Robert Wilonsky is leaving the Dallas Morning News. The longtime city columnist is decamping for the top communications job at Heritage Auctions, which will free him up to become even more active at City Hall by, he says, maybe joining a board or commission. News staff was told in a memo this afternoon, while Wilonsky was guest hosting Intentional Grounding on the Ticket. He was hired in 2012 after decades at the Dallas Observer, where he built the Unfair Park blog into a repository for all things Dallas-related. He’s been writing about the city for more than 30 years. The memo says he’ll keep an occasional opinion column in the newspaper.
Memo after the jump.
We’re sad to say that the Robert Wilonsky column appearing in tomorrow’s Metro & Business section will be his last as a full-time city columnist. While he’ll continue to be a regular contributor to The Dallas Morning News (more on that in a minute), his day job will be communications director for Heritage Auctions, where he’ll indulge his pop-culture obsessions by writing about all the things he has spent his whole life collecting.
Robert joined us on March 12, 2012, as our digital managing editor. The title was a misnomer. He was a one-man reporting army for our web site and our newspaper. After just two days on the payroll, he had a top-of-the-fold Page One story. It would be the first of many.
He wrote about the city’s complicated and often painful history, its heroes and villains, its dispossessed and its powerful.
Four years ago this month, Robert made his debut as our city columnist. For his first column, he spent a rainy night at a homeless encampment under I-45. Here’s his lead:
“I just wanna walk around,” said the man in the blue-hooded rain jacket pulled over his pressed button-down. He was walking down Hickory Street toward the Interstate 45 overpass, taking his first steps into Tent City in as long as he could remember.
The sky was growing dark, and a light drizzle had begun to fall.
“I just wanna talk to some people.” And they wanted to talk to him. Turns out, many of the residents of the massive homeless encampment on downtown’s southern edge know Mayor Mike Rawlings. And they know he wants them out come early May.
Robert would show up anywhere and everywhere to get a story. His columns were full of love for Dallas and fury about its shortcomings. Nothing seemed to stop Robert in his quest, not even late-stage kidney cancer.
His powerful voice will still appear occasionally on our site and in our Op-Ed pages in a column titled “This City, I Swear.” He’ll have a few things to say, as he does in this note:
“I love this place — most of all the passion and perseverance of its staff, my colleagues, my friends.
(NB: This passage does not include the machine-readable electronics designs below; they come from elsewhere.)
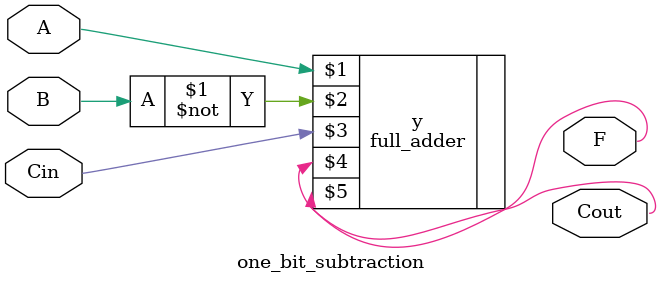
<source format=v>
module one_bit_subtraction(A,B,Cin,F,Cout);
input A,B,Cin;
output F,Cout;
full_adder y(A,~B,Cin,F,Cout);
endmodule


</source>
And eight years after starting here, almost to the day, I am still proud to be associated with The Dallas Morning News, which is why I will continue contributing when the occasion and need arises. (I will also keep giving the summer-intern bus tour, poor kids.)
“I am not running away, merely stepping aside to take on a different challenge at a new place — a rare opportunity after more than 30 years of doing one thing every single day. (Longer if you go back to Thomas Jefferson and the University of Texas, where I first fell in love with this profession.)
“It also affords me the chance to do something I could not while a full-time newspaperman — I can now serve on a board or commission at City Hall, and actually do a thing I could only write about from the sidelines. I will miss this place, but never be far from it — as a contributor on occasion, yes, but most of all as an ardent admirer and loyal subscriber.”
Please join us in wishing Robert the very best in his new opportunity.